As indicated above, TH action in the larval epithelium can induce some larval epithelial cells to de-differentiate into adult progenitor cells via a cell-autonomous function. Interestingly, the TR–co-activator PRMT1 is strongly induced in these progenitor cells. More important, our in vivo studies showed that transgenic overexpression of PRMT1 leads to increased population of adult stem cells while knockdown of endogenous PRMT1 reduces the number of stem cells. In addition, PRMT1 is upregulated during zebrafish and mouse development in the equivalent postembryonic period when thyroid hormone levels are high and adult intestinal stem cells develop, suggesting that PRMT1 plays an evolutionarily conserved role in the development of adult intestinal stem cells.
Extracellular domain of a TH transporter subunit CD98hc is required for early murine development.
To regulate gene transcription in the nucleus, TH is taken up from the circulating plasma by cells by active transport. Several transporters for TH have been identified over the years. We previously identified one of TH's direct target genes in the metamorphosing intestine as the light chain of a heterodimeric transporter, the L-type amino acid transporter-1 (LAT1), and showed that it is capable of transporting TH into cells. LAT1 complexes with the heavy chain CD98, which is a multifunctional protein CD98 (CD98hc, Slc3a2) that can also associate with integrin b1 through its cytoplasmic and transmembrane domains. It has been shown that CD98hc–mediated integrin signaling is required for maintenance of ES cell proliferation. CD98hc–null mice exhibit early post-implantation lethality similar to integrin b1–null mice, supporting the importance of its interaction with integrin b1. On the other hand, the extracellular domain of CD98hc interacts with LATs and is essential for appropriate cell-surface distribution of LATs. LATs mediate the transport of both TH and branched chain amino acids. In this respect, CD98hc may also affect development via these transporters.
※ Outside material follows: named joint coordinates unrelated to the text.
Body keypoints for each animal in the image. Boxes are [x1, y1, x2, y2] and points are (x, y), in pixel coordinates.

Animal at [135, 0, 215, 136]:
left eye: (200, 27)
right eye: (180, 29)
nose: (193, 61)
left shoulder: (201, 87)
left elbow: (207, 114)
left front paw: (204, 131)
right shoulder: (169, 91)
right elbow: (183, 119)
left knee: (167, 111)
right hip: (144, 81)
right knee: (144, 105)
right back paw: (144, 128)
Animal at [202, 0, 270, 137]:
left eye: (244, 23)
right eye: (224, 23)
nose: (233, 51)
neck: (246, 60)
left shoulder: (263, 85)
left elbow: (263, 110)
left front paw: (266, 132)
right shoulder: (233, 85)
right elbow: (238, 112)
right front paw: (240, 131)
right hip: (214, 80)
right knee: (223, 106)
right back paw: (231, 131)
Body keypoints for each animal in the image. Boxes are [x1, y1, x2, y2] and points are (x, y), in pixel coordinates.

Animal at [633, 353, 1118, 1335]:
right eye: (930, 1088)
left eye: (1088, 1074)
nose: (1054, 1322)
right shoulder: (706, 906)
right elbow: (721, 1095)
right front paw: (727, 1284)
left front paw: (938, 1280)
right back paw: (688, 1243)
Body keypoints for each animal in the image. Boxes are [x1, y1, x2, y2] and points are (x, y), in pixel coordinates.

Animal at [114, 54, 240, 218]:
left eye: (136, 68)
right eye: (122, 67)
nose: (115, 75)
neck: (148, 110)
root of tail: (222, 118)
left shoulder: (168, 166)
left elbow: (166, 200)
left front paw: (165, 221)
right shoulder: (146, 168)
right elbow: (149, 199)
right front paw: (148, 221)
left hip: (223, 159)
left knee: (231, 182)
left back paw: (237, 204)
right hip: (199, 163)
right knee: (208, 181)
As indicated above, TH is important for the maturation of the adult intestine in mouse, and many TH–target genes identified during Xenopus metamorphosis are similarly regulated during mouse intestinal development. To investigate the role of TH in adult intestinal stem cell development, we are interested in carrying out gene knockout experiments in mouse, which is not yet possible in frogs. Thus, in collaboration with Chuxia Deng's, we generated a mutant mouse line from an embryonic stem (ES) cell line (PST080) harboring a mutant CD98hc allele (CD98hcD/+). Expression of the CD98hc mutant allele results in DCD98hc-b geo fusion protein, in which the extracellular C-terminal 102 amino acids of CD98hc are replaced by b geo. Analyses of PST080 ES cells and of reconstituted frog oocytes demonstrated that the DCD98hc-b geo fusion protein preserved its ability to interact with integrin b1 even though the mutant protein was hardly localized on the cell surface. These findings suggest that DCD98hc-b geo protein can mediate integrin signaling but cannot support TH or amino acid transport through LATs. CD98hcD/+ mice were normal. Although some implantation sites lacked embryonic component at E9.5, all implantation sites contained embryonic component at E7.5. Thus, CD98hcD/D embryos are likely to die between E7.5 and E9.5. Considering that CD98hc-complete-knockout (CD98hc−/−) embryos reportedly die shortly after implantation, our findings suggest potential stage-specific roles of CD98hc in murine embryonic development. CD98hc may be essential for early post-implantation development by regulating integrin-dependent signaling while the other function of CD98hc as a component of TH and amino acid transporters may be required for embryonic development at later stages. The availability of this mouse line will allow us to investigate, in the near future, whether TH transport plays a role in intestinal stem cell development.